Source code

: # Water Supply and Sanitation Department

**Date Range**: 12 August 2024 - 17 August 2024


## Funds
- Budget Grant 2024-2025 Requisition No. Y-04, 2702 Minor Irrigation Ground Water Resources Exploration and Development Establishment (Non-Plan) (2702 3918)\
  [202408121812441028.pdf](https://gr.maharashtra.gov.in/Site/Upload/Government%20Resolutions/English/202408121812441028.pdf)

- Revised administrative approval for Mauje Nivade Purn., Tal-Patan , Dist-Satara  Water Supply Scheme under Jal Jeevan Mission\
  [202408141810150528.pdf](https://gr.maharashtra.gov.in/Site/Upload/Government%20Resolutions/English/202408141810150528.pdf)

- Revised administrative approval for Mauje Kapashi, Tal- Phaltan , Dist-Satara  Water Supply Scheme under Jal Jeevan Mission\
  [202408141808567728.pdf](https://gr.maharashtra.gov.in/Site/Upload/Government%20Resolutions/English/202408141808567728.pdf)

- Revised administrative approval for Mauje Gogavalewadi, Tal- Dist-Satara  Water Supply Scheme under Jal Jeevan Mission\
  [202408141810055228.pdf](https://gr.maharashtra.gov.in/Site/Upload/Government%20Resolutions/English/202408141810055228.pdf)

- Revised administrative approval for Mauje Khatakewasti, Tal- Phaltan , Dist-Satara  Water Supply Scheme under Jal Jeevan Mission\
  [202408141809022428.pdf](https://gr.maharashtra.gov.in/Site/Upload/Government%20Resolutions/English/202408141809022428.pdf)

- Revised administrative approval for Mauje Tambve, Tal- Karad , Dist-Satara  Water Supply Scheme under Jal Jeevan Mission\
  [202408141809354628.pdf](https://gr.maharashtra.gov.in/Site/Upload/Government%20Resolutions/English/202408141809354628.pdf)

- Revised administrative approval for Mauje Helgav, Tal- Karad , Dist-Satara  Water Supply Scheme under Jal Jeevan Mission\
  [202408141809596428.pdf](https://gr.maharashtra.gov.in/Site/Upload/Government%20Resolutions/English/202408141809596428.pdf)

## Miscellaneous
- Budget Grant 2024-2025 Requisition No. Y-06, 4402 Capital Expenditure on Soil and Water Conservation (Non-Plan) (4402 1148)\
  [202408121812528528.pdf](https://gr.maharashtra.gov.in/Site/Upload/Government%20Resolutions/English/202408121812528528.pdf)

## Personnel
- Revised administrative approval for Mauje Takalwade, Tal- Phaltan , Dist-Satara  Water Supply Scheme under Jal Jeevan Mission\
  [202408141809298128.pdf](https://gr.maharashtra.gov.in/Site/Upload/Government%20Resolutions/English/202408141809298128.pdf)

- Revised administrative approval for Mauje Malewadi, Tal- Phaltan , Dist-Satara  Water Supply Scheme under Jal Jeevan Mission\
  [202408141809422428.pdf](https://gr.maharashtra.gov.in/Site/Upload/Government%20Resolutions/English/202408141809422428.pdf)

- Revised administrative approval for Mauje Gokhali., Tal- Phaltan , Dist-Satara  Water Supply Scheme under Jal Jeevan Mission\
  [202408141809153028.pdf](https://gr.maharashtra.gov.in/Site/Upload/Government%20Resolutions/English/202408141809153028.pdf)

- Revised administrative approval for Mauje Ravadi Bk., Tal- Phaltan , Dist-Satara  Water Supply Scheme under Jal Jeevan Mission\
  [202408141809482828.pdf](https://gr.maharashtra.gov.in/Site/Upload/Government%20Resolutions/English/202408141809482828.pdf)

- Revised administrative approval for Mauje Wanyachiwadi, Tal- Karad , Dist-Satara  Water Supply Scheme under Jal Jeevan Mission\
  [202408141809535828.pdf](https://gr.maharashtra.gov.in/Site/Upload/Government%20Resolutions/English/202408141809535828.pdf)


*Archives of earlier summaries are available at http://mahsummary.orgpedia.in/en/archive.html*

....................

Exercise aim:
Please copy out each line of the material that contains the string "Budget".

Response to the exercise:
- Budget Grant 2024-2025 Requisition No. Y-04, 2702 Minor Irrigation Ground Water Resources Exploration and Development Establishment (Non-Plan) (2702 3918)\
- Budget Grant 2024-2025 Requisition No. Y-06, 4402 Capital Expenditure on Soil and Water Conservation (Non-Plan) (4402 1148)\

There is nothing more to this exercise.